(YOUR INSTRUCTIONS): Let the answer be the lines from the one with "ADD TO CART" to the end of the entries, copied exactly with both boundary lines kept.

*** DATA PROVIDED ***

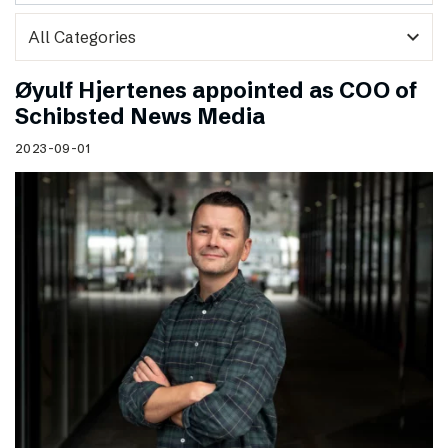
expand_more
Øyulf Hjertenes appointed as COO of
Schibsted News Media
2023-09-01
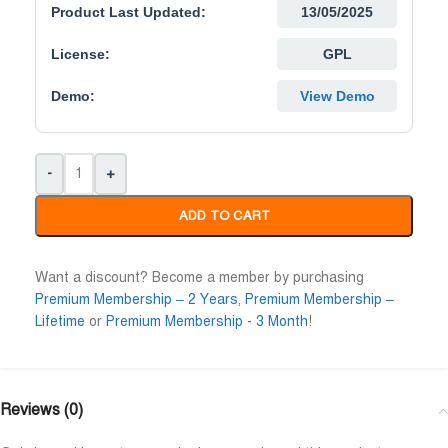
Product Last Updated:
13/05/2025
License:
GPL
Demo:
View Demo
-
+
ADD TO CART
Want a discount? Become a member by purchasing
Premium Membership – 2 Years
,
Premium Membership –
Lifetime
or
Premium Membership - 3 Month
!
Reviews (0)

*** End of DATA PROVIDED ***

(WRITTEN SOLUTION):
ADD TO CART
Want a discount? Become a member by purchasing
Premium Membership – 2 Years
,
Premium Membership –
Lifetime
or
Premium Membership - 3 Month
!
Reviews (0)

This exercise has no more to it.